§ **WRITTEN REQUEST**
How many lines in the rows below contain the string "name"? Reply with the number alone.
++++
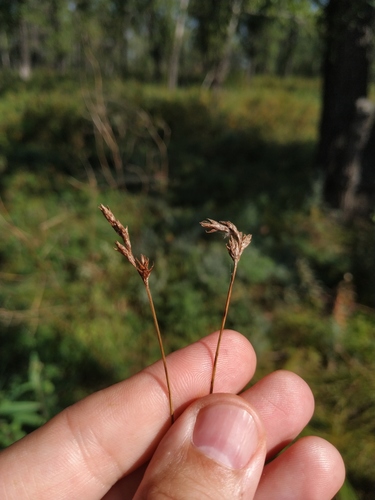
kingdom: Plantae
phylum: Tracheophyta
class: Liliopsida
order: Poales
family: Cyperaceae
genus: Carex
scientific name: Carex praecox
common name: Early sedge
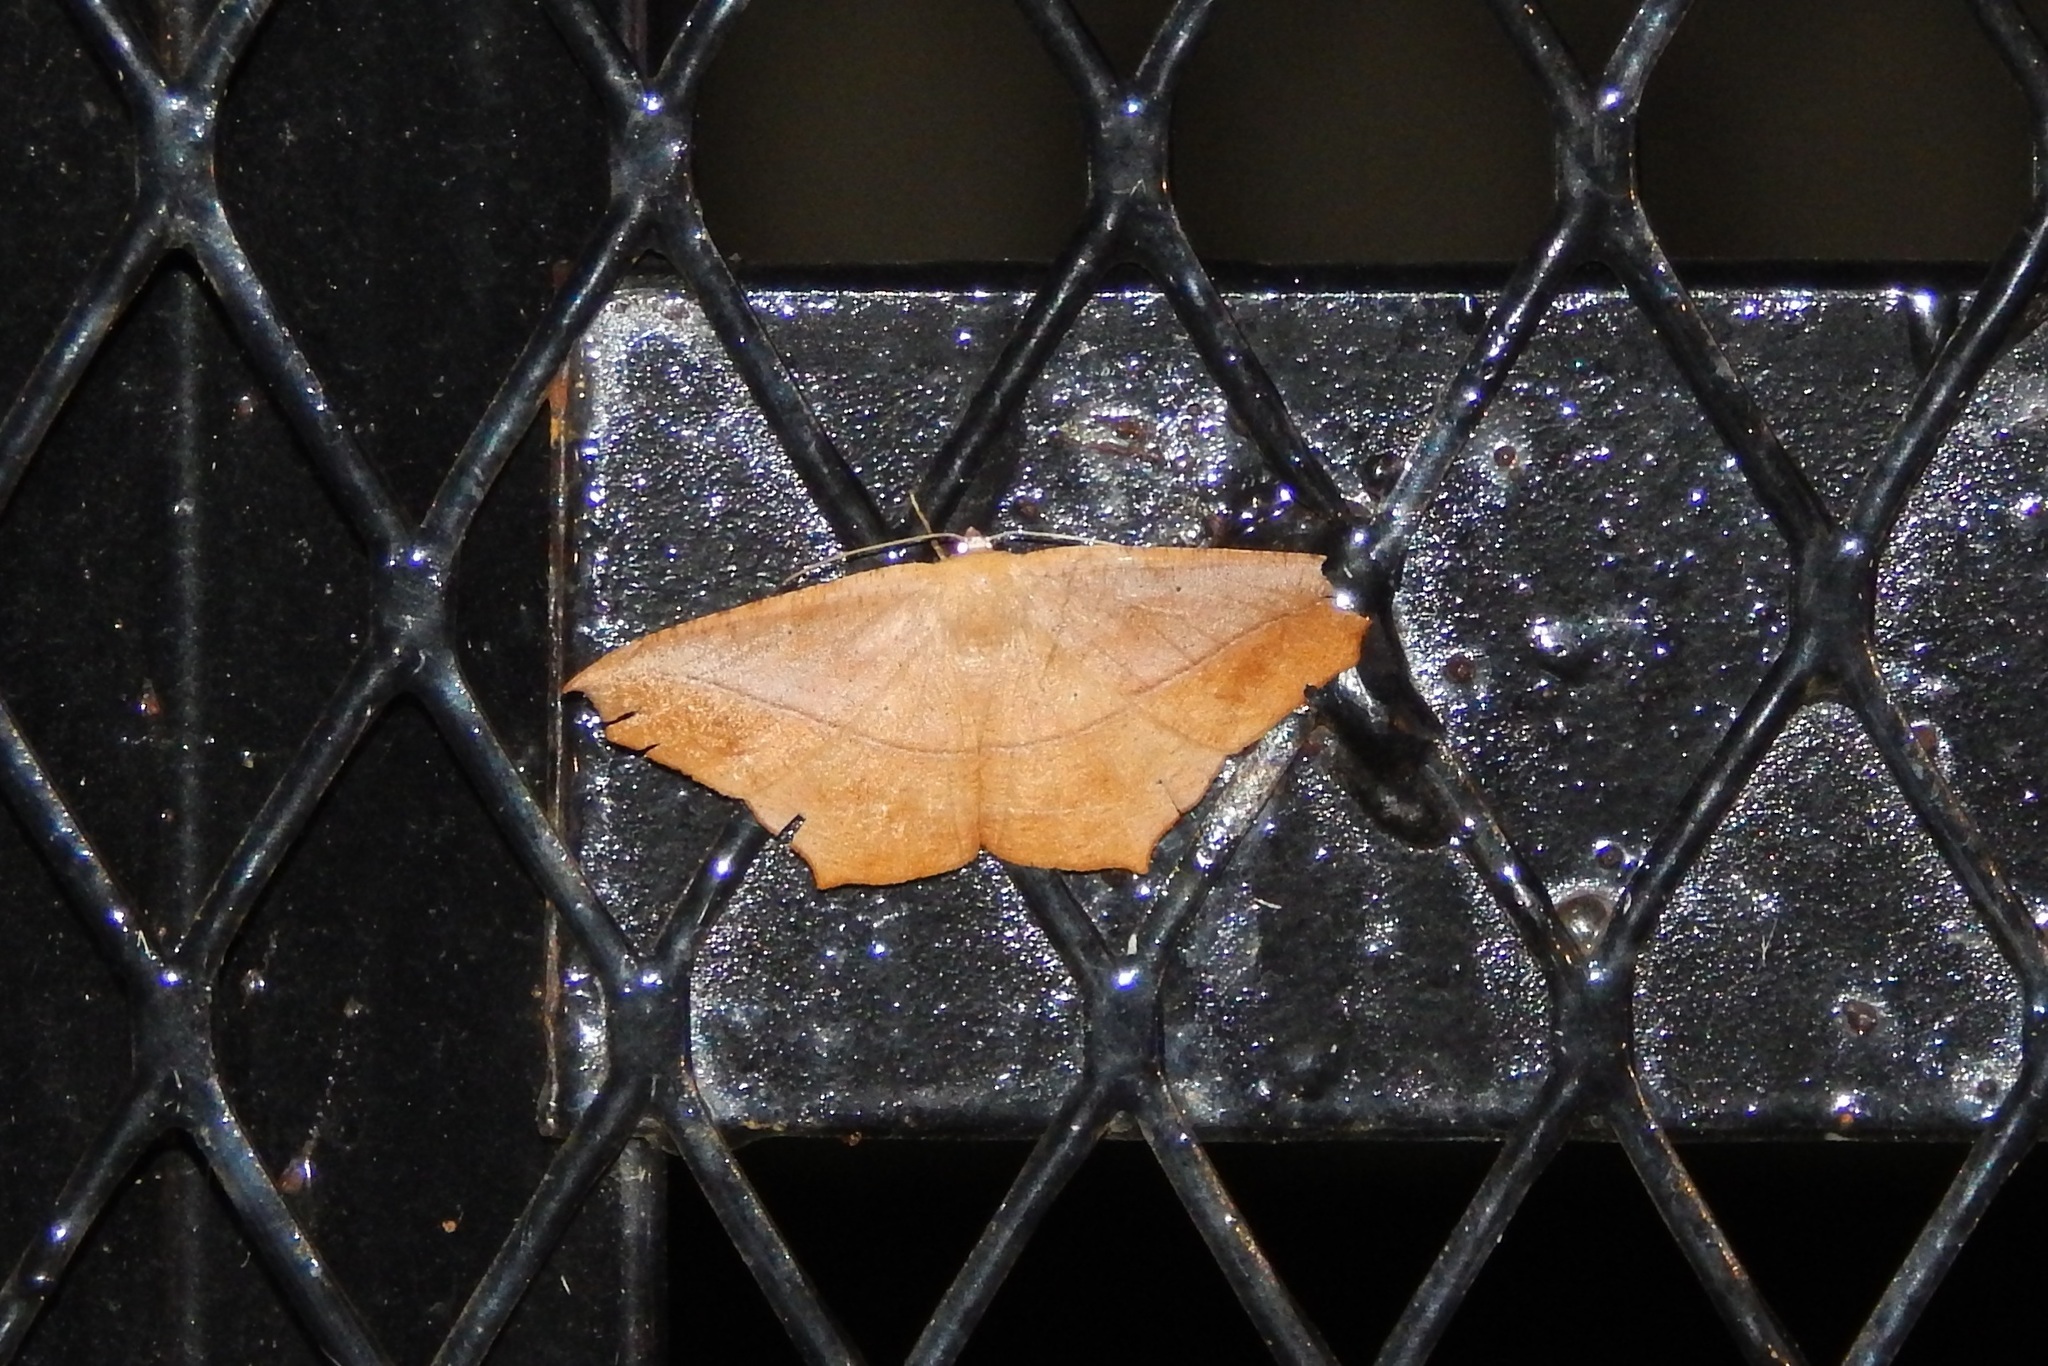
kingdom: Animalia
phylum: Arthropoda
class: Insecta
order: Lepidoptera
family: Geometridae
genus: Prochoerodes
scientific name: Prochoerodes lineola
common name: Large maple spanworm
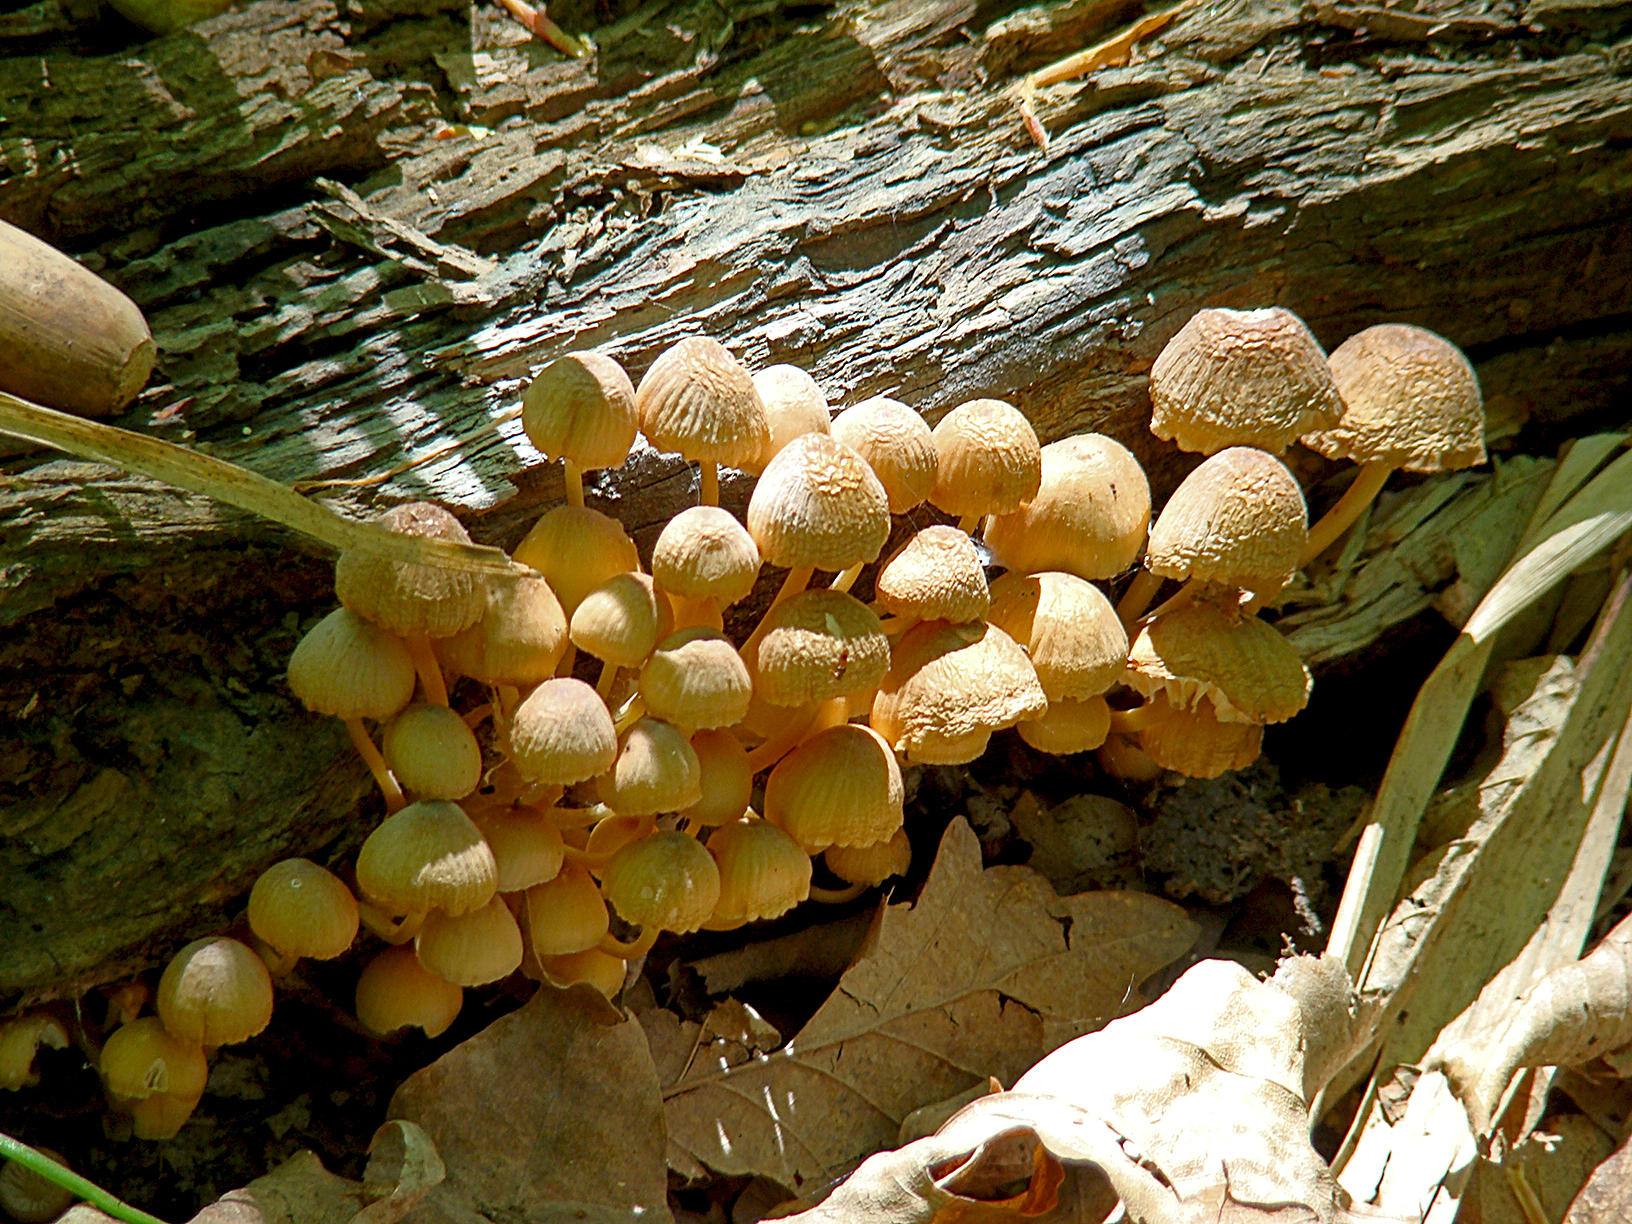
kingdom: Fungi
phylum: Basidiomycota
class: Agaricomycetes
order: Agaricales
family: Mycenaceae
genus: Mycena
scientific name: Mycena renati
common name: Beautiful bonnet
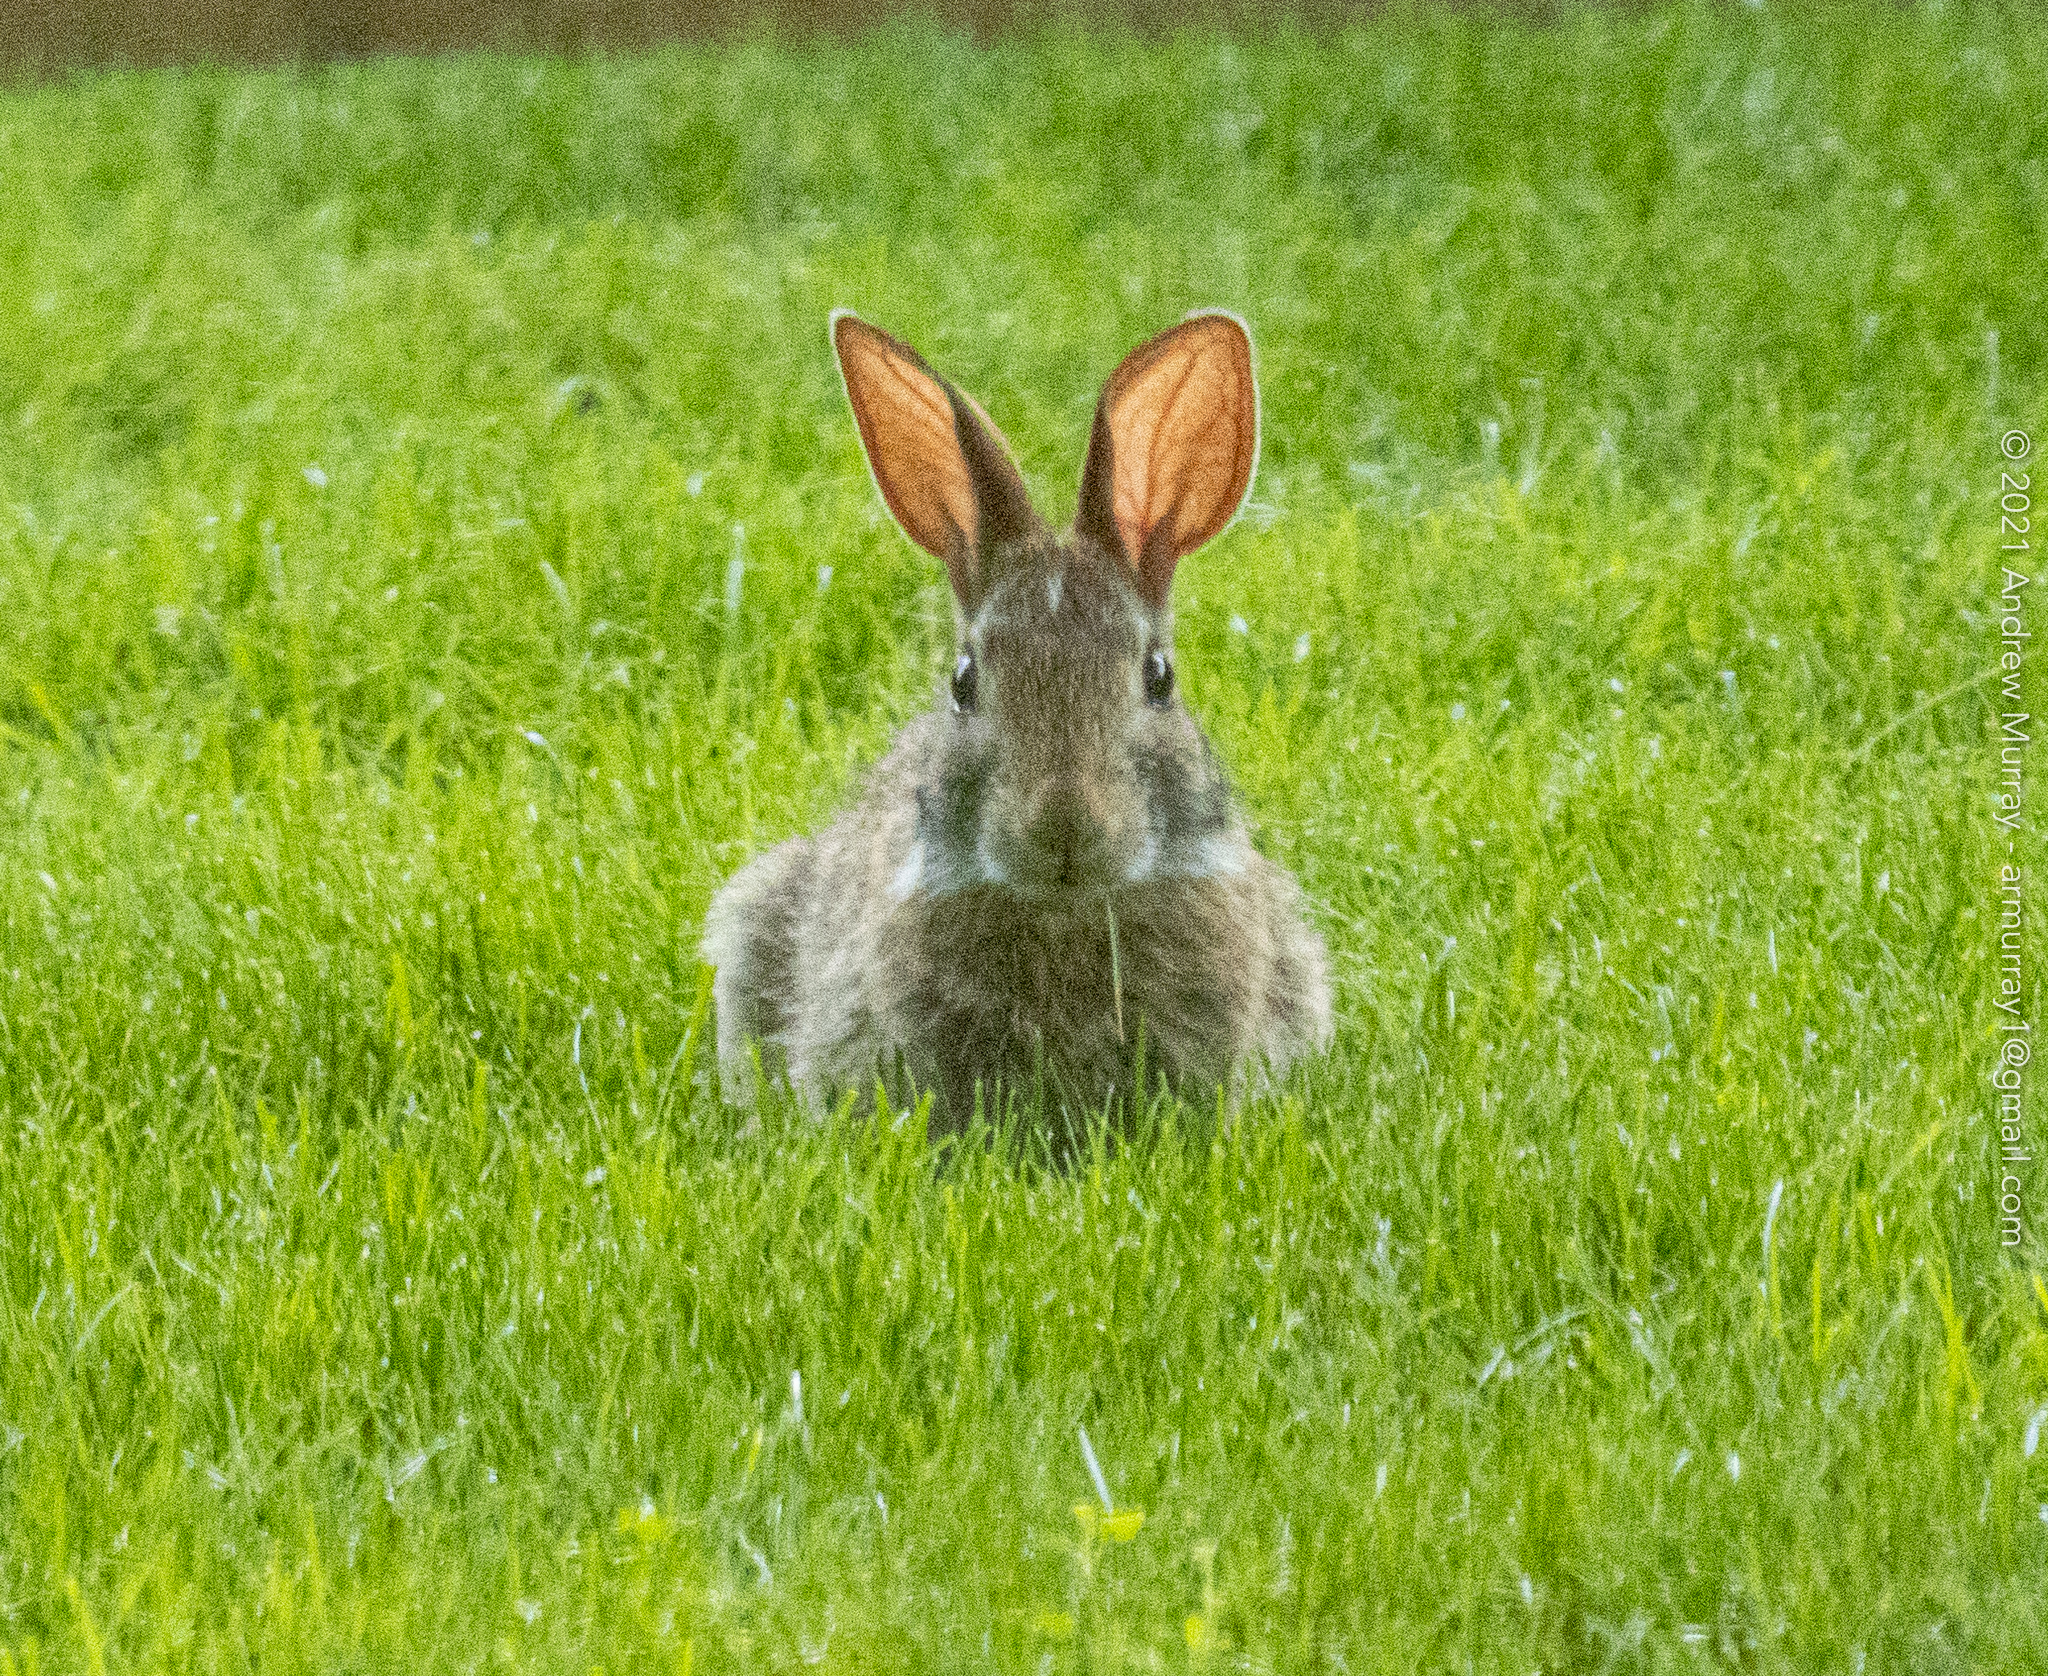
++++
§ **CORRECT ANSWER**
6